# WHAT IS EXPECTED
Of the entries below, copy only those lines that contain the word "springen".

————————

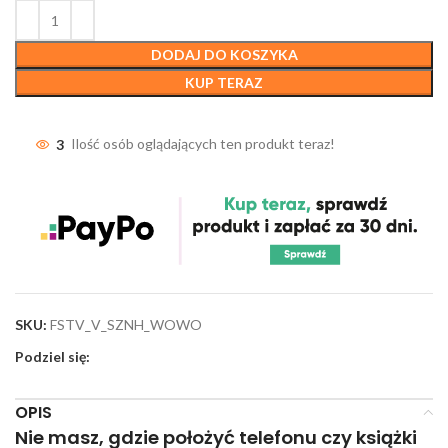
DODAJ DO KOSZYKA
KUP TERAZ
3
Ilość osób oglądających ten produkt teraz!
SKU:
FSTV_V_SZNH_WOWO
Podziel się:
OPIS
Nie masz, gdzie położyć telefonu czy książki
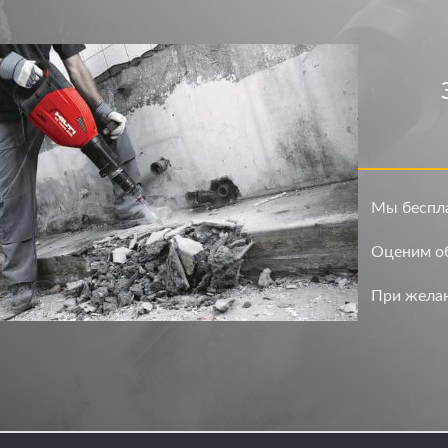
Мы беспла
Оценим об
При желан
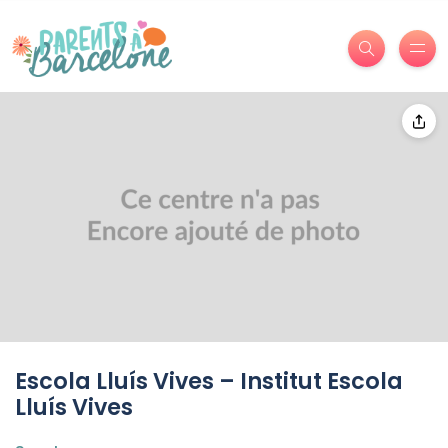
Escola Lluís Vives – Institut Escola
Lluís Vives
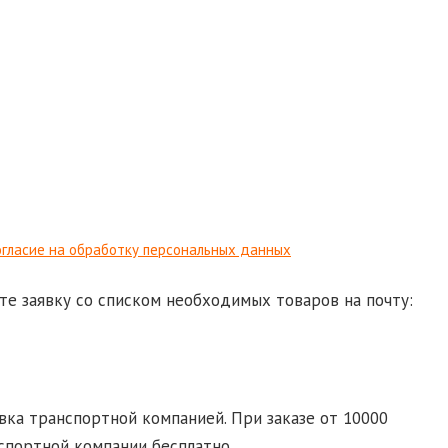
гласие на обработку персональных данных
те заявку со списком необходимых товаров на почту:
d-ural.ru
ка транспортной компанией. При заказе от 10000
спортной компании бесплатно.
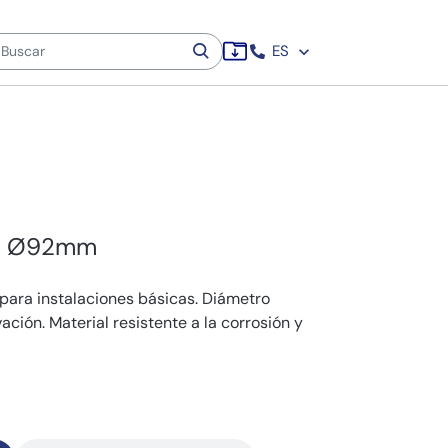
ES
DE Ø92mm
ara instalaciones básicas. Diámetro
ación. Material resistente a la corrosión y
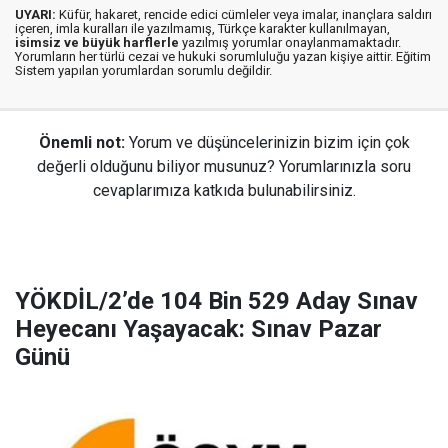
UYARI:
Küfür, hakaret, rencide edici cümleler veya imalar, inançlara saldırı
içeren, imla kuralları ile yazılmamış, Türkçe karakter kullanılmayan,
isimsiz ve büyük harflerle
yazılmış yorumlar onaylanmamaktadır.
Yorumların her türlü cezai ve hukuki sorumluluğu yazan kişiye aittir. Eğitim
Sistem yapılan yorumlardan sorumlu değildir.
Önemli not:
Yorum ve düşüncelerinizin bizim için çok
değerli olduğunu biliyor musunuz? Yorumlarınızla soru
cevaplarımıza katkıda bulunabilirsiniz.
YÖKDİL/2’de 104 Bin 529 Aday Sınav
Heyecanı Yaşayacak: Sınav Pazar
Günü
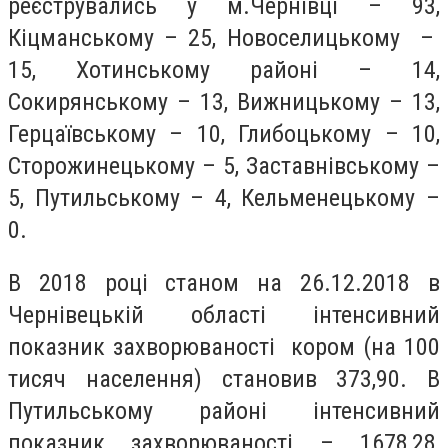
реєструвались у м.Чернівці – 93,
Кіцманському – 25, Новоселицькому –
15, Хотинському районі – 14,
Сокирянському – 13, Вижницькому – 13,
Герцаївському – 10, Глибоцькому – 10,
Сторожинецькому – 5, Заставнівському –
5, Путильському – 4, Кельменецькому –
0.
В 2018 році станом на 26.12.2018 в
Чернівецькій області інтенсивний
показник захворюваності кором (на 100
тисяч населення) становив 373,90. В
Путильському районі інтенсивний
показник захворюваності – 1678,28,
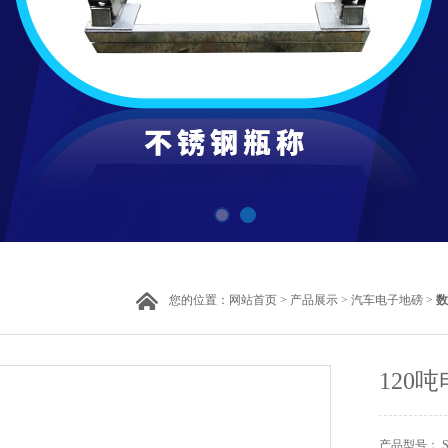
您的位置：
网站首页
>
产品展示
>
汽车电子地磅
>
数
120
产品型号： S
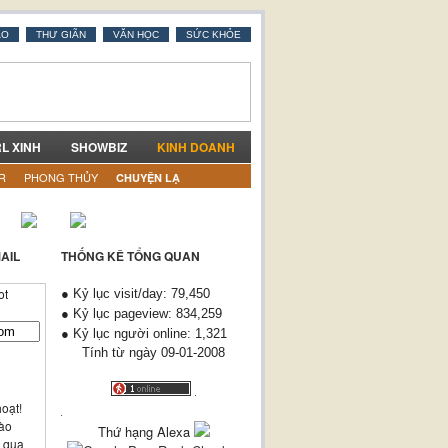
AO
THƯ GIÃN
VĂN HỌC
SỨC KHỎE
RL XINH
SHOWBIZ
KINH DOANH
R
PHONG THỦY
CHUYỆN LẠ
AIL
THỐNG KÊ TỔNG QUAN
● Kỷ lục visit/day: 79,450
● Kỷ lục pageview: 834,259
ến cửa hàng để xem tận mắt ^^
● Kỷ lục người online: 1,321
Tính từ ngày 09-01-2008
oạt!
vào
Thứ hạng Alexa
n qua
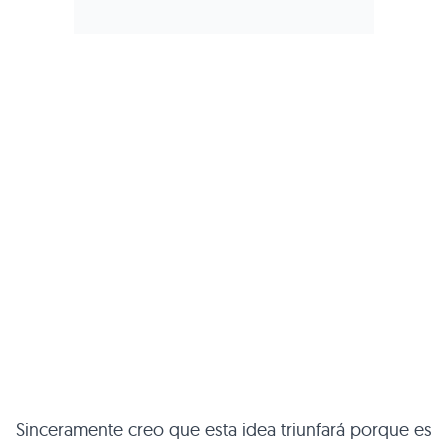
Sinceramente creo que esta idea triunfará porque es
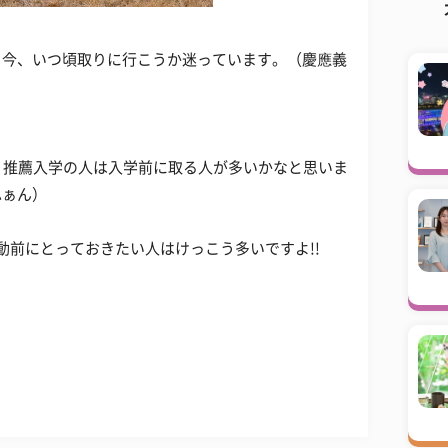
。今、いつ頃取りに行こうか迷っています。（慶應義
。推薦入学の人は入学前に取る人が多いかなと思いま
ふぁん）
動前にとっておきたい人はけっこう多いですよ!!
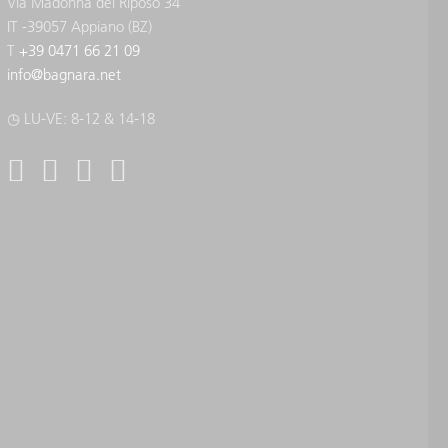
Via Madonna del Riposo 34
IT -39057 Appiano (BZ)
T
+39 0471 66 21 09
info
@
bagnara.net
◷ LU-VE: 8-12 & 14-18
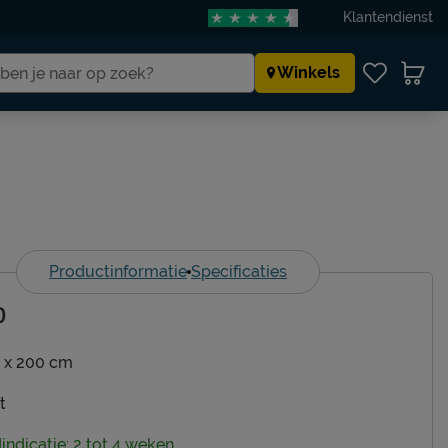
Klantendienst
Winkels
Productinformatie
Specificaties
0
 x 200 cm
t
dindicatie: 2 tot 4 weken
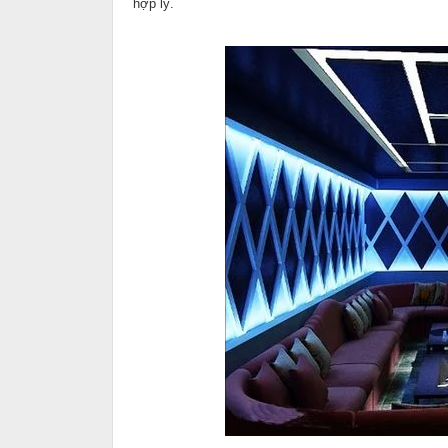
hợp lý.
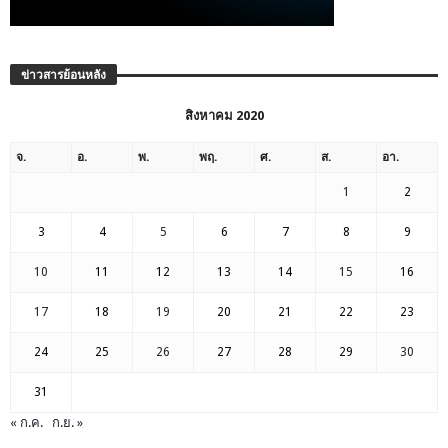
ข่าวสารย้อนหลัง
สิงหาคม 2020
จ.
อ.
พ.
พฤ.
ศ.
ส.
อา.
1
2
3
4
5
6
7
8
9
10
11
12
13
14
15
16
17
18
19
20
21
22
23
24
25
26
27
28
29
30
31
« ก.ค.
ก.ย. »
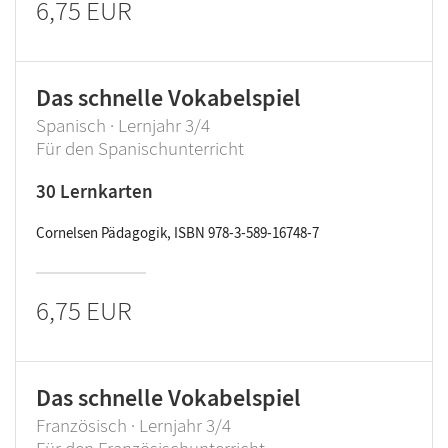
6,75 EUR
Das schnelle Vokabelspiel
Spanisch · Lernjahr 3/4
Für den Spanischunterricht
30 Lernkarten
Cornelsen Pädagogik, ISBN 978-3-589-16748-7
6,75 EUR
Das schnelle Vokabelspiel
Französisch · Lernjahr 3/4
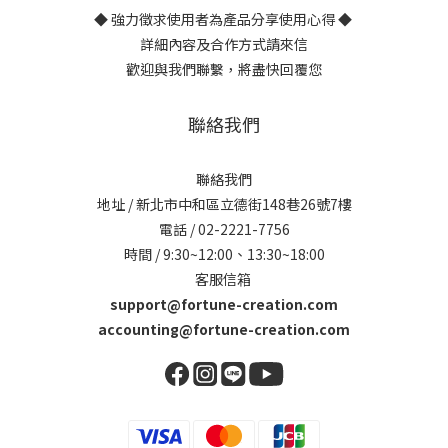
◆ 強力徵求使用者為產品分享使用心得 ◆
詳細內容及合作方式請來信
歡迎與我們聯繫，將盡快回覆您
聯絡我們
聯絡我們
地址 / 新北市中和區立德街148巷26號7樓
電話 / 02-2221-7756
時間 / 9:30~12:00、13:30~18:00
客服信箱
support@fortune-creation.com
accounting@fortune-creation.com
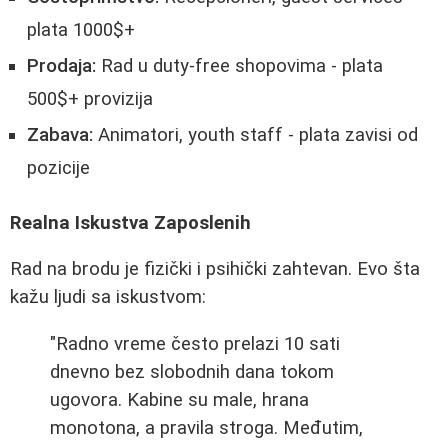
plata 1000$+
Prodaja:
Rad u duty-free shopovima - plata
500$+ provizija
Zabava:
Animatori, youth staff - plata zavisi od
pozicije
Realna Iskustva Zaposlenih
Rad na brodu je fizički i psihički zahtevan. Evo šta
kažu ljudi sa iskustvom:
"Radno vreme često prelazi 10 sati
dnevno bez slobodnih dana tokom
ugovora. Kabine su male, hrana
monotona, a pravila stroga. Međutim,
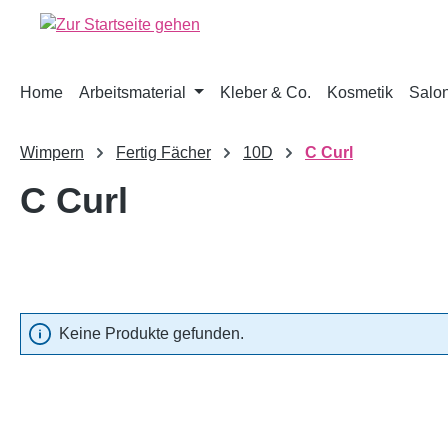
springen
Zur Hauptnavigation springen
Home
Arbeitsmaterial
Kleber & Co.
Kosmetik
Salon
Wimpern
Fertig Fächer
10D
C Curl
C Curl
Keine Produkte gefunden.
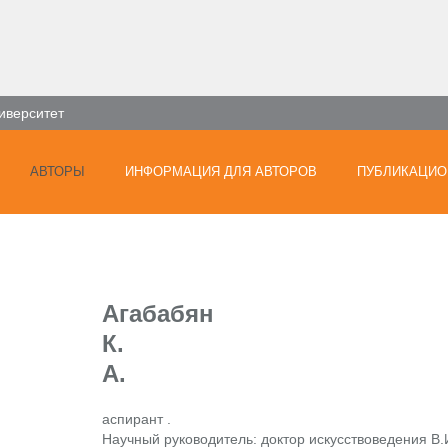
иверситет
АВТОРЫ
ИНФОРМАЦИЯ ДЛЯ АВТОРОВ
ПУБЛИКАЦИО
Агабабян
К.
А.
аспирант .
Научный руководитель: доктор искусствоведения В.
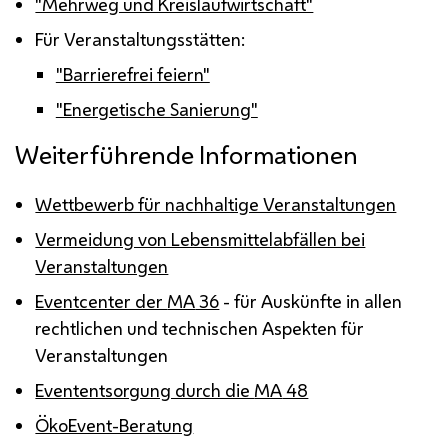
"Mehrweg und Kreislaufwirtschaft"
Für Veranstaltungsstätten:
"Barrierefrei feiern"
"Energetische Sanierung"
Weiterführende Informationen
Wettbewerb für nachhaltige Veranstaltungen
Vermeidung von Lebensmittelabfällen bei
Veranstaltungen
Eventcenter der
MA
36
- für Auskünfte in allen
rechtlichen und technischen Aspekten für
Veranstaltungen
Evententsorgung durch die
MA
48
ÖkoEvent-Beratung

————————

# YOUR SOLUTION
springen
Zur Hauptnavigation springen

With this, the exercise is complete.